● DOCUMENT TEXT
────────────────

WINNER OF THE 2016 PULITZER PRIZE FOR GENERAL NONFICTION

“A Best Book of 2015”-The New York Times, The Washington Post, People Magazine, San Francisco Chronicle, Kansas City Star, and Kirkus Reviews

In a thrilling dramatic narrative, awarded the 2016 Pulitzer Prize for General Nonfiction, Joby Warrick traces how the strain of militant Islam behind ISIS first arose in a remote Jordanian prison and spread with the unwitting aid of two American presidents.

When the government of Jordan granted amnesty to a group of political prisoners in 1999, it little realized that among them was Abu Musab al-Zarqawi, a terrorist mastermind and soon the architect of an Islamist movement bent on dominating the Middle East. In Black Flags, an unprecedented character-driven account of the rise of ISIS, Pulitzer Prize-winning reporter Joby Warrick shows how the zeal of this one man and the strategic mistakes of Presidents Bush and Obama led to the banner of ISIS being raised over huge swaths of Syria and Iraq.

────────────────

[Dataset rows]
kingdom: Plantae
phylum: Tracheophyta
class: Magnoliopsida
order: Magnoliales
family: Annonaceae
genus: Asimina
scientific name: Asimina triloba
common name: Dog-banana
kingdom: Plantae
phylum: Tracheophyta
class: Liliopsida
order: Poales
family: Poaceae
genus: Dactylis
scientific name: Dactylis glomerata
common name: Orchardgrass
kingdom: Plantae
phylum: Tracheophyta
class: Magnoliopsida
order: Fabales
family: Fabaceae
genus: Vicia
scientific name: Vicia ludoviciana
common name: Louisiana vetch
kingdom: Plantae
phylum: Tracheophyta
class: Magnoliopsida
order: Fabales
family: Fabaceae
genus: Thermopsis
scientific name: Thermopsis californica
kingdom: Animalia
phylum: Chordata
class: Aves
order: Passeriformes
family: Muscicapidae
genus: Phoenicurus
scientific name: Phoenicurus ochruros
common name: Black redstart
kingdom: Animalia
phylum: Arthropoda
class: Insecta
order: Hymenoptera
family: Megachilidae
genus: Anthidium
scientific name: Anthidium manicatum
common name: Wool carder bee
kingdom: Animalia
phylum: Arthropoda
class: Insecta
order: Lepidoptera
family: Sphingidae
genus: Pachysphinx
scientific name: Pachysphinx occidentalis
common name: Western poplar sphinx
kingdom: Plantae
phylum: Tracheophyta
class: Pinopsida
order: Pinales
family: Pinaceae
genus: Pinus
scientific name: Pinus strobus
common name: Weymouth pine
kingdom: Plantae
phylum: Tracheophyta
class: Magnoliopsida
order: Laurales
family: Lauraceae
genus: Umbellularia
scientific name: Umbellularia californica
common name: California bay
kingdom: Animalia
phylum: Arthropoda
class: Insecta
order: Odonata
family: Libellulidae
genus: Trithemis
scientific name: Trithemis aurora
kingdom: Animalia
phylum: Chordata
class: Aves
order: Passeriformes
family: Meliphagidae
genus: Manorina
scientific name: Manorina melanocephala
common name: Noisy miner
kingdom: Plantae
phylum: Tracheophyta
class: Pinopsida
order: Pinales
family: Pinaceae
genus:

────────────────

● DIRECTIVES
1. Repeat the Black Flags book description word for word, between "In a thrilling" and "two American presidents.", inclusive.
2. Carry on the Black Flags book description from its last sentence.

● RESPONSES
1.
In a thrilling dramatic narrative, awarded the 2016 Pulitzer Prize for General Nonfiction, Joby Warrick traces how the strain of militant Islam behind ISIS first arose in a remote Jordanian prison and spread with the unwitting aid of two American presidents.

2.
Zarqawi began by directing terror attacks from a base in northern Iraq, but it was the American invasion in 2003 that catapulted him to the head of a vast insurgency. By falsely identifying him as the link between Saddam and bin Laden, U.S. officials inadvertently spurred like-minded radicals to rally to his cause. Their wave of brutal beheadings and suicide bombings persisted until American and Jordanian intelligence discovered clues that led to a lethal airstrike on Zarqawi's hideout in 2006.

His movement, however, endured. First calling themselves al-Qaeda in Iraq, then Islamic State of Iraq and Syria, or ISIS, his followers sought refuge in unstable, ungoverned pockets on the Iraq-Syria border. When the Syrian civil war broke out in 2011, and as the U.S. largely stood by, ISIS seized its chance to pursue Zarqawi's dream of an ultra-conservative Islamic caliphate.

Drawing on unique high-level access to CIA and Jordanian sources, Warrick weaves gripping, moment-by-moment operational details with the perspectives of diplomats and spies, generals and heads of state, many of whom foresaw a menace worse than al Qaeda and tried desperately to stop it. Black Flags is a brilliant and definitive history that reveals the long arc of today's most dangerous extremist threat.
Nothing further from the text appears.